The severity of Diamond-Blackfan anemia may vary even within the same family. Increasingly, individuals with "non-classical" Diamond-Blackfan anemia have been identified. This form of the disorder typically has less severe symptoms that may include mild anemia beginning in adulthood.

Diamond-Blackfan anemia affects approximately 5 to 7 per million newborns worldwide.

Diamond-Blackfan anemia is caused by mutations in the RPL5, RPL11, RPL35A, RPS7, RPS17, RPS19, and RPS24 genes. These genes provide instructions for making several of the more than 75 different ribosomal proteins, which are components of cellular structures called ribosomes. Ribosomes process the cell's genetic instructions to create proteins.

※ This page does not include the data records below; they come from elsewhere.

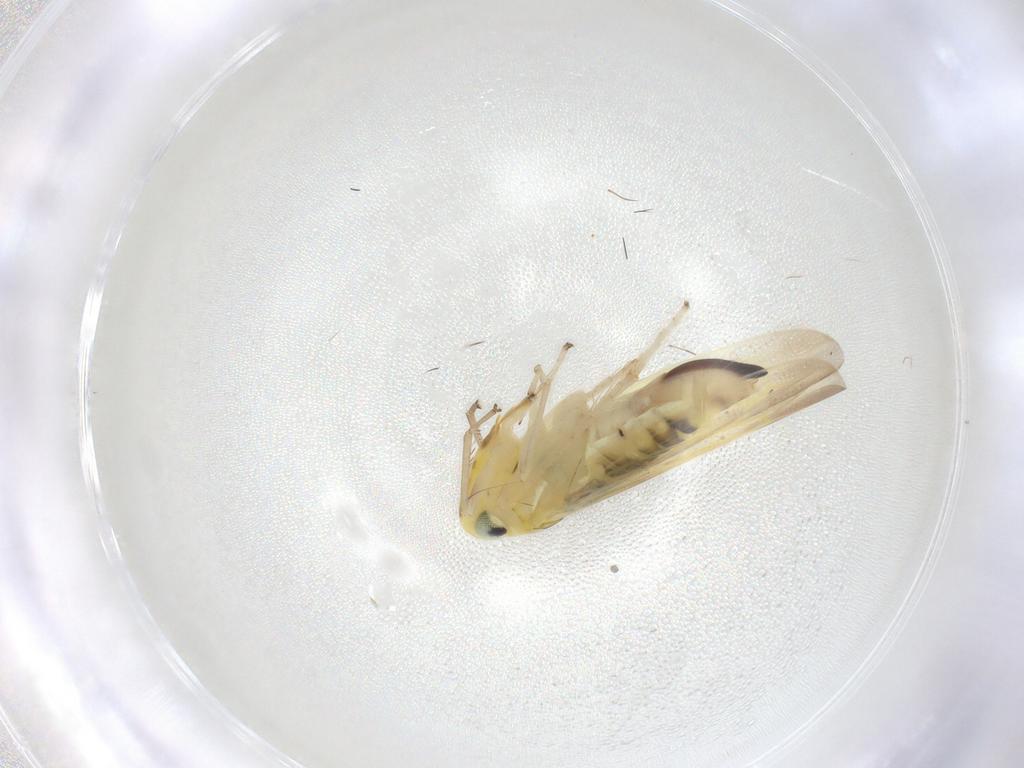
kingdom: Animalia
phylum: Arthropoda
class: Insecta
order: Hemiptera
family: Cicadellidae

Some ribosomal proteins are involved in the assembly or stability of ribosomes. Others help carry out the ribosome's main function of building new proteins. Studies suggest that some ribosomal proteins may have other functions, such as participating in chemical signaling pathways within the cell, regulating cell division, and controlling the self-destruction of cells (apoptosis).

Mutations in the RPL5, RPL11, RPL35A, RPS7, RPS17, RPS19, and RPS24 genes are believed to affect the stability or function of the ribosomal proteins. Studies indicate that a shortage of functioning ribosomal proteins may increase the self-destruction of blood-forming cells in the bone marrow, resulting in anemia. Inappropriate triggering or regulation of cell division and apoptosis may contribute to the other health problems that affect some people with Diamond-Blackfan anemia.

Approximately half of all individuals with Diamond-Blackfan anemia have identified mutations. Researchers suspect that other unidentified genes may also be associated with this disorder.

Read more about the RPL5, RPL11, RPL35A, RPS7, RPS17, RPS19, and RPS24 genes.

This condition is inherited in an autosomal dominant pattern, which means one copy of the altered gene in each cell is sufficient to cause the disorder.

In approximately 45 percent of cases, an affected person inherits the mutation from one affected parent. The remaining cases result from new mutations in the gene and occur in people with no history of the disorder in their family.